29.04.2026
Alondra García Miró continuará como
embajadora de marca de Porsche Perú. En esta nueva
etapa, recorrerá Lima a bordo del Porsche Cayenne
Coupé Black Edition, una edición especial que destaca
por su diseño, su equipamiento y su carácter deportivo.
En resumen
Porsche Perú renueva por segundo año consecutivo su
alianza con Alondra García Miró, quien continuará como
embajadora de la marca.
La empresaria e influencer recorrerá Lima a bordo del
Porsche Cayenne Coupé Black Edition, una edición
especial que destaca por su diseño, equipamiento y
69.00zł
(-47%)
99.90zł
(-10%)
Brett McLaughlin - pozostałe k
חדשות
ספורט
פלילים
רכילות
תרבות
****
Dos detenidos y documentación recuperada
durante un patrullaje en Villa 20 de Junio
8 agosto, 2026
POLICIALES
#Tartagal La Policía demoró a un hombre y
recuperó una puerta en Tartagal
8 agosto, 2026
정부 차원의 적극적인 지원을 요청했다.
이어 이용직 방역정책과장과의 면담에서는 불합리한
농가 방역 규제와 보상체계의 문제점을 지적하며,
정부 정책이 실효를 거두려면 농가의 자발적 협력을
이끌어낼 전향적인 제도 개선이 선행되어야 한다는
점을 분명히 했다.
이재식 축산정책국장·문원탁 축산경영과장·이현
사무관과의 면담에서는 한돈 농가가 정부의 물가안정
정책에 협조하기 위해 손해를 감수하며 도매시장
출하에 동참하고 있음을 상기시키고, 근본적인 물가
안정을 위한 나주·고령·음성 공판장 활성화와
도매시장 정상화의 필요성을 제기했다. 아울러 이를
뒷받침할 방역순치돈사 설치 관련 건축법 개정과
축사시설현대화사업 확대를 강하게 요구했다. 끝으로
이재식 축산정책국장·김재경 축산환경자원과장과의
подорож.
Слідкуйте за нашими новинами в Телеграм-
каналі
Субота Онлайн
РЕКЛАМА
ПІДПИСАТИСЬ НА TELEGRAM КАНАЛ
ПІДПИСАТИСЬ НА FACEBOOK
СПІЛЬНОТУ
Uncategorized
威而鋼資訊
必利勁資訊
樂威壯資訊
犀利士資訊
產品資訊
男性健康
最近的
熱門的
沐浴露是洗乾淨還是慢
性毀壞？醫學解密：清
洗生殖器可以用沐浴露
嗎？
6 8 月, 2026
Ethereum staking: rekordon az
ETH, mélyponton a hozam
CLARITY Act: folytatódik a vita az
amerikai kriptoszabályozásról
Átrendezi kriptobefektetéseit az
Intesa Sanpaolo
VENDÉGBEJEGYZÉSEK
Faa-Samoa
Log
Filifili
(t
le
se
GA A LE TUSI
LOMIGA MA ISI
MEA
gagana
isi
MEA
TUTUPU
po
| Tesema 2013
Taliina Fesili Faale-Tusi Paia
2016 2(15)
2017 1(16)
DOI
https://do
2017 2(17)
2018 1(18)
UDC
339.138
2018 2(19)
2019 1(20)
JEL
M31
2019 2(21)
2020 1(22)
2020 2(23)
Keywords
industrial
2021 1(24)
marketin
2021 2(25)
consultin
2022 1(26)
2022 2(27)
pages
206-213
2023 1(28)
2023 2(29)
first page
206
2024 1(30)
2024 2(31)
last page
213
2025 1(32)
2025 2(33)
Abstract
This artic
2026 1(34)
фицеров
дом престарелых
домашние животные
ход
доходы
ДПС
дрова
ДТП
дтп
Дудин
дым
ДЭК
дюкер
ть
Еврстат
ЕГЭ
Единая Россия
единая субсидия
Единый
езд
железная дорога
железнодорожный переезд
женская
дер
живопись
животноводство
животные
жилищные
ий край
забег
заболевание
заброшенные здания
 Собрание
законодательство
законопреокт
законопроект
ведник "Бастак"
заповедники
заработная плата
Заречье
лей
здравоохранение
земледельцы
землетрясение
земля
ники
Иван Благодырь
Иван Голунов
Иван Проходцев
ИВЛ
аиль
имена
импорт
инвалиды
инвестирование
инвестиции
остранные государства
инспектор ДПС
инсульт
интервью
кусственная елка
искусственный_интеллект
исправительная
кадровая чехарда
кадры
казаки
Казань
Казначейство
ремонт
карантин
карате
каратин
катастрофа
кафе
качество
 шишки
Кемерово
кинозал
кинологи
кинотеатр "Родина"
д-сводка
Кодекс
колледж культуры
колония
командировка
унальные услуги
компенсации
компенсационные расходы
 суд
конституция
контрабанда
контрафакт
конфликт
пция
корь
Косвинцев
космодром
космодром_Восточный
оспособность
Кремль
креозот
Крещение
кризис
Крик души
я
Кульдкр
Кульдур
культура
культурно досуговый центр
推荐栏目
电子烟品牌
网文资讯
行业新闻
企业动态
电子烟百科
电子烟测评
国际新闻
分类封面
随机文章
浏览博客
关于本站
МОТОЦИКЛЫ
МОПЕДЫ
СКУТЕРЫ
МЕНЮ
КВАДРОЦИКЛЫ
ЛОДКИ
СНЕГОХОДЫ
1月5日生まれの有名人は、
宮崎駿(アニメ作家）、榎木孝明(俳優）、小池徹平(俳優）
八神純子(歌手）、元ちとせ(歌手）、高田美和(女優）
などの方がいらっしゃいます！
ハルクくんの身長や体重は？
****
What needs to be done:
Return word for word the lines above from the line with "durante un patrullaje en Villa 20 de Junio" to the line with "ETH, mélyponton a hozam", including both and leaving out all others.

Final answer:
durante un patrullaje en Villa 20 de Junio
8 agosto, 2026
POLICIALES
#Tartagal La Policía demoró a un hombre y
recuperó una puerta en Tartagal
8 agosto, 2026
정부 차원의 적극적인 지원을 요청했다.
이어 이용직 방역정책과장과의 면담에서는 불합리한
농가 방역 규제와 보상체계의 문제점을 지적하며,
정부 정책이 실효를 거두려면 농가의 자발적 협력을
이끌어낼 전향적인 제도 개선이 선행되어야 한다는
점을 분명히 했다.
이재식 축산정책국장·문원탁 축산경영과장·이현
사무관과의 면담에서는 한돈 농가가 정부의 물가안정
정책에 협조하기 위해 손해를 감수하며 도매시장
출하에 동참하고 있음을 상기시키고, 근본적인 물가
안정을 위한 나주·고령·음성 공판장 활성화와
도매시장 정상화의 필요성을 제기했다. 아울러 이를
뒷받침할 방역순치돈사 설치 관련 건축법 개정과
축사시설현대화사업 확대를 강하게 요구했다. 끝으로
이재식 축산정책국장·김재경 축산환경자원과장과의
подорож.
Слідкуйте за нашими новинами в Телеграм-
каналі
Субота Онлайн
РЕКЛАМА
ПІДПИСАТИСЬ НА TELEGRAM КАНАЛ
ПІДПИСАТИСЬ НА FACEBOOK
СПІЛЬНОТУ
Uncategorized
威而鋼資訊
必利勁資訊
樂威壯資訊
犀利士資訊
產品資訊
男性健康
最近的
熱門的
沐浴露是洗乾淨還是慢
性毀壞？醫學解密：清
洗生殖器可以用沐浴露
嗎？
6 8 月, 2026
Ethereum staking: rekordon az
ETH, mélyponton a hozam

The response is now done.